On June 6 in Safdarabad, a village in the Sheikhupura District in the Punjab province of Pakistan, the Ahmadi community was mourning a deceased woman and gathering for her funeral. When they arrived at the cemetery and started digging the grave, they were attacked by a mob of local Sunni Muslims, who tried to prevent the burial from taking place.

According to the majority Sunnis and to the government, Ahmadis are “not Muslims,” and their use of funerary customs similar to the Islamic ones is offensive to Islam. The government tries to prevent violent incidents by separating the areas in cemeteries where Ahmadis and Sunni Muslims should be buried, but this is not enough.

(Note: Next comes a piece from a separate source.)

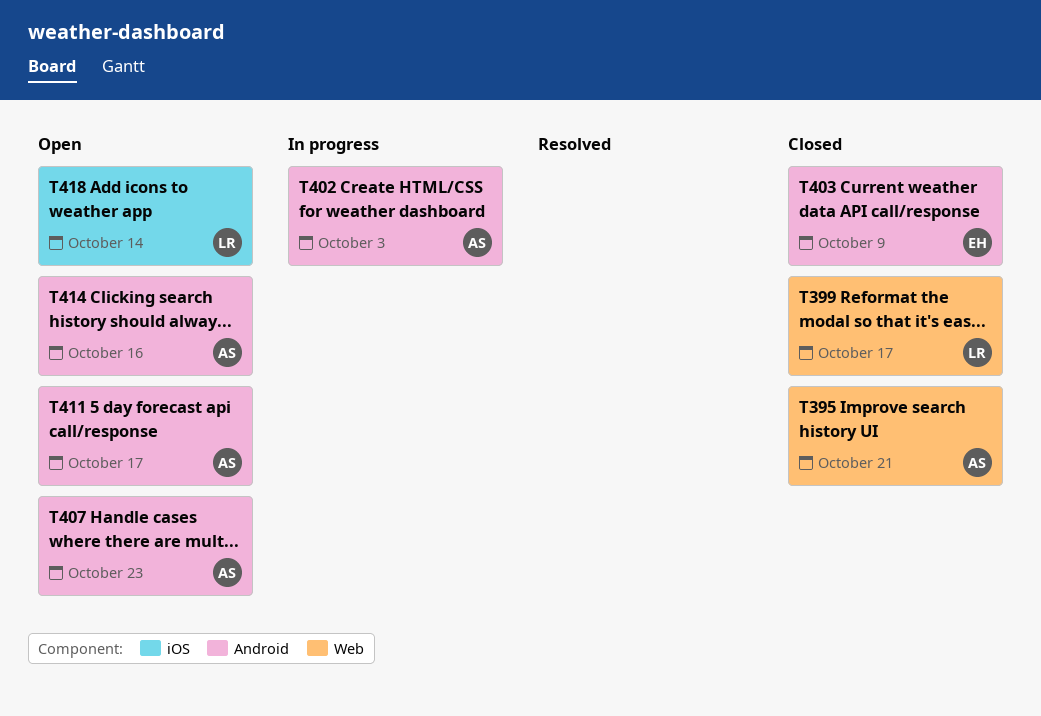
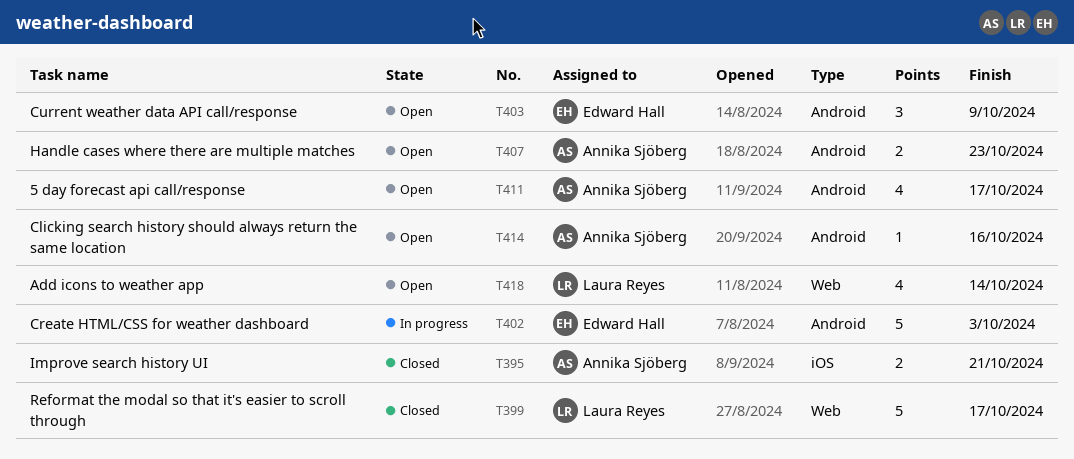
T395, label: Web -> iOS
T402, owner: Annika Sjöberg -> Edward Hall
T403, status: Closed -> Open
T418, label: iOS -> Web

What happened in Safdarabad is not an isolated incident. Bitter Winter has learned that in the last 12 months only, some 150 graves of Ahmadis have been desecrated in Pakistan. When a complaint is filed, local police often answer that, if Muslim symbols were used in the grave, the desecration is actually the Ahmadis’ fault, since Pakistani law prevents the Ahmadiyya community from stating directly or through the use of signs and symbols that it is part of Islam.

Ahmadis are regarded as heretics by conservative Muslims, since they call their founder Mirzā Ghulām Ahmad (1839–1908) a prophet, thus violating the Islamic precept that there can be no prophet after Prophet Muhammad.

Ahmadis are heavily persecuted in Pakistan. It seems that persecution does not even stop with their death.